▸ **SELECTION**:
Coincidence (noun): a striking occurrence of two or more events at one time apparently by mere chance.
Serendipity (noun): good fortune; luck; the faculty or phenomenon of finding valuable or agreeable things not sought for.
Was it a coincidence or serendipity that just days after bookmarking these roasted pear and chocolate chunk scones, I discovered that the Sourdough Surprises project for this month was sourdough scones?
Whatever it was, the resulting pear and chocolate chunk sourdough scones were amazing. These are not the flaky, dainty, tea time scones I usually make. These are much more the type of scone you would find in a coffee shop or bakery: giant, full of chunks of fruit and chocolate, moist and substantial without being heavy, and perfect with a cup of coffee. And the best part is that, unlike most scones, these ones were still pretty good to eat one or two days later. In fact, the sourdough taste, which was quite subtle at first, became more pronounced with time. However, if you make these for a crowd, you probably won’t find this out for yourself, because I’m pretty sure that if there had been more than just the two of us to eat eight gigantic scones, they would have been gone almost instantly.
I mean really, who can say no to a big hunk of pear and chocolate?
Some recipe notes:
- This dough, adapted from Susan at Wild Yeast, is quite wet, and I now understand why Susan’s method includes packing the dough into a round cake tin, freezing it and then cutting it – rather than trying to shape it into a circle, cut it in wedges, and then transfer the wedges to a baking sheet. It is possible, but they would almost make better drop scones. So I’m including lots of options below.
- Make sure your starter is at room temperature and slightly past its prime – this will make it more liquid and easier to mix into the rest of the ingredients. It’s not actually contributing much to the rise of the scones, just enhancing their flavour.
Check the Sourdough Surprises blog for more delicious sourdough scones. 🙂
Pear and Chocolate Chunk Sourdough Scones
Preheat the oven to 375˚F. Cut in half:
3 firm-ish pears
Use a melon baller or teaspoon to scoop out the core, then cut the pears into 1-inch chunks. Place them on a parchment paper-lined baking sheet and roast in the 375˚F oven for about 20 minutes, until they are just golden on the bottom and looking dry on their cut edges. Turn the oven up to 400˚F and set the pears aside to cool while you make the scone dough.

▸ **RECORD LIST**:
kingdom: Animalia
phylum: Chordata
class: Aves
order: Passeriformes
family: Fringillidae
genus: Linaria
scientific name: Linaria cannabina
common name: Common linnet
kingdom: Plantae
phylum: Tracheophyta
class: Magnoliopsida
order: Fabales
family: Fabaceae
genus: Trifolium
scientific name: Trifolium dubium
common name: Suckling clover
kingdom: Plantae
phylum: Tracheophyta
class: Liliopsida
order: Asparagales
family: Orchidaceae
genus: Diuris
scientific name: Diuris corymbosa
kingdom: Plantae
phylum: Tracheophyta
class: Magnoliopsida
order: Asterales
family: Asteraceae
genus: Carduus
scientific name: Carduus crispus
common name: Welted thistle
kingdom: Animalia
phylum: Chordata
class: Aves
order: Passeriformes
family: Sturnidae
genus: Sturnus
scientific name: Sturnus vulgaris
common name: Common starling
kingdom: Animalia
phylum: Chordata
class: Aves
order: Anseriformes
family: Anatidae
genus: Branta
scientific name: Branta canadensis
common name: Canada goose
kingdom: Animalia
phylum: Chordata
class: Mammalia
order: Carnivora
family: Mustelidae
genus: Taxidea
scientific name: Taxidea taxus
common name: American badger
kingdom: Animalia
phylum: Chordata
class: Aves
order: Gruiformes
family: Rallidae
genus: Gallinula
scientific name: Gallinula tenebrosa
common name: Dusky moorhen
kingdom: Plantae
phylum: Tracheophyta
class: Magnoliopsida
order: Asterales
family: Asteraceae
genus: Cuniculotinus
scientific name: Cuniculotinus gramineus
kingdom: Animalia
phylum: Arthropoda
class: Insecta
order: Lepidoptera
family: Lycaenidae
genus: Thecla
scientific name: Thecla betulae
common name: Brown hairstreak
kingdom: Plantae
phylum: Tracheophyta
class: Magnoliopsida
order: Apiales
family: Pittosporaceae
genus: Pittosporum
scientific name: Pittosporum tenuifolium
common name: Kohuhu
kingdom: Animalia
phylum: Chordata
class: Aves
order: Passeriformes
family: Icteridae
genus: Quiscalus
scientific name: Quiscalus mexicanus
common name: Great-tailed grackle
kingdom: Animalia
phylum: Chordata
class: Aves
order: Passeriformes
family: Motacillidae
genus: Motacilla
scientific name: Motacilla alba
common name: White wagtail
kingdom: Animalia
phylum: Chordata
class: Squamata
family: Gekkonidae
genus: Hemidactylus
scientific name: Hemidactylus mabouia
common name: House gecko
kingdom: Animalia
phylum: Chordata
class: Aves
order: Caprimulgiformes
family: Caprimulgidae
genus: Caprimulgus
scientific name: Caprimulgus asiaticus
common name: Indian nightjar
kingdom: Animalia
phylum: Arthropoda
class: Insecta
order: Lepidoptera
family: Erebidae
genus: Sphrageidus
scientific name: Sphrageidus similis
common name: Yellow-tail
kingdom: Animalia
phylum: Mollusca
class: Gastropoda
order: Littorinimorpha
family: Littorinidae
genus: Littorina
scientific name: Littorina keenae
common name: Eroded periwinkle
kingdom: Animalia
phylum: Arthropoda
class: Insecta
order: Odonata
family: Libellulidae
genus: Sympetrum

▸ **PROBLEMS AND TASKS**:
1. Copy out the scone recipe character for character, everything from "Coincidence (noun): a" down to "was sourdough scones?".
2. Please repeat word for word the lines in the rows, everything from the line that contains "common name: White wagtail" down to the line that contains "order: Caprimulgiformes", both of those lines included.
The rows have no connection to the scone recipe.

▸ **RESULTS IN ORDER**:
1.
Coincidence (noun): a striking occurrence of two or more events at one time apparently by mere chance.
Serendipity (noun): good fortune; luck; the faculty or phenomenon of finding valuable or agreeable things not sought for.
Was it a coincidence or serendipity that just days after bookmarking these roasted pear and chocolate chunk scones, I discovered that the Sourdough Surprises project for this month was sourdough scones?

2.
common name: White wagtail
kingdom: Animalia
phylum: Chordata
class: Squamata
family: Gekkonidae
genus: Hemidactylus
scientific name: Hemidactylus mabouia
common name: House gecko
kingdom: Animalia
phylum: Chordata
class: Aves
order: Caprimulgiformes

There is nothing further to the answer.